Respecting diverse opinions, temperaments and work styles is every professional team’s philosophy—until the first stressful event comes along. Then, stress and conflict splits even the best team into factions from which recovery is hard and slow. While it is nearly impossible to prevent internal showdowns, it is relatively easy to predict them and prepare: a smart way to improve both the productivity and atmosphere of the team.


When it is time for important decisions, most teams lean towards one of the four strategic styles we use as benchmarks at our East-West Leadership workshops: ‘dare & win’ (Red), ‘disrupt & engage’ (Yellow), ‘help & nurture’ (Green) or ‘secure & streamline’ (Blue). In theory, a team’s strategic approach should mainly depend on the job to be done. In practice, it usually follows a pattern of individual temperaments, values and experiences. That is what a simple intercultural team style mapping reveals.

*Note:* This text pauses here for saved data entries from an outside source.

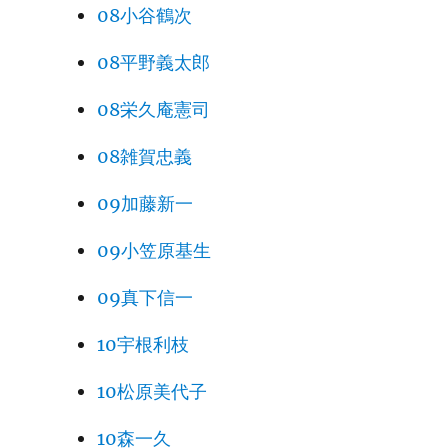
08小谷鶴次
08平野義太郎
08栄久庵憲司
08雑賀忠義
09加藤新一
09小笠原基生
09真下信一
10宇根利枝
10松原美代子
10森一久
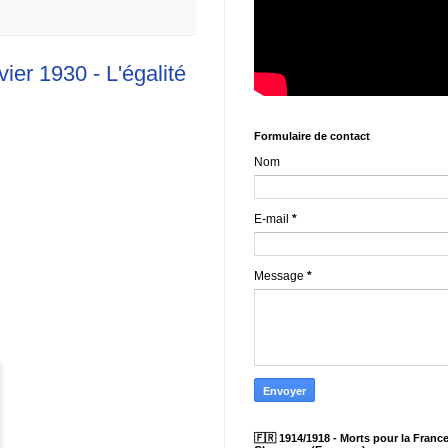
er 1930 - L'égalité
Formulaire de contact
Nom
E-mail
*
Message
*
🇫🇷 1914/1918 - Morts pour la France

Avoiding bias and leaving the box sound great, but real people do most of their best work in comfort zones. That isn’t a problem in itself: daring sales champions and perfectionist chemical engineers should think twice before they challenge themselves to a radically different work style. But sometimes, old routines suddenly hinder an otherwise highly functional team. Project launches require flexibility, even if afterwards everything must follow a smooth plan. When people panic under pressure, even the most battle-hardened team of venture capitalists needs empathy and listening skills.


Mapping a team’s balance of talents and cultural styles serves two functions. First, it reveals the team’s top strength areas: those come from each member’s primary DISC style, marked by full circles in this map. Those strengths, however, are often off-balance because engineering teams need more Competence, innovators more Innovation and so forth. But healthy teams need to align the four styles to succeed in complex and changeable markets, and that is when secondary DISC strengths, here marked with dotted circles, come into play.

Many professional team’s primary talents fall into one DISC quadrant. When I suggest that true-Blue finance leaders or deep-Green HR VPs add balance to their team culture, their first thought is adding new people—and how hard that would be. But as they soon find out, the missing Direction, Inspiration, Service or Competence mindset is already in the team: they just have to encourage hidden strengths to shine through. Where primary DISC styles huddle in the one corner, secondary styles usually scatter all over. Those true-Blue finance leaders have the necessary competitive spirit (D, Red), inspiration (I, Yellow) or empathy (S, Green) if they give it a chance and use them more.